Undeterred, the five Supreme Court judges ordered the policeman on duty to open the door forthwith. After less than half an hour, the Court ordered the Tribunal not to submit any recommendation, report or advice to the King. Tun Salleh's lawyers were typing the Order to serve personally to the Tribunal at Parliament House when news arrived that the gates of Parliament House had been locked! At this point, Justice Wan Suleiman rose to the occasion and, calling the office of the Inspector General of Police, told a senior officer that any impediment to serving the Order would constitute contempt of court. The gates of Parliament swung open and, at 4 pm, Raja Aziz and his team served the Order to the Tribunal members who were found to be still hard at work on a word-processor that Saturday afternoon. All six members accepted service without complaint.

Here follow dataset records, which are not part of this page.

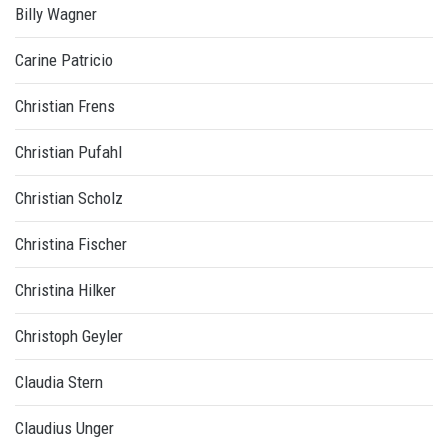
Billy Wagner
Carine Patricio
Christian Frens
Christian Pufahl
Christian Scholz
Christina Fischer
Christina Hilker
Christoph Geyler
Claudia Stern
Claudius Unger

It would appear that justice had at last prevailed but, four days later, all five Supreme Court judges were suspended. Almost every rule that was broken to suspend Tun Salleh was broken again to suspend them. The prohibition order they had made were revoked within days. A second Tribunal eventually reinstated three of the judge: Tan Sri Azmi Kamaruddin, Tan Sri Eusoff Abdoolcader and Tan Sri Wan Hamzah but Tan Sri Wan Suleiman and Datuk George Edward Seah were removed from office.
The UMNO Eleven case was quickly dismissed. The removal of Tun Salleh also saw the resignation of Deputy PM Datuk Musa Hitam who, according to popular wisdom, could no longer stomach Mahathir's ways.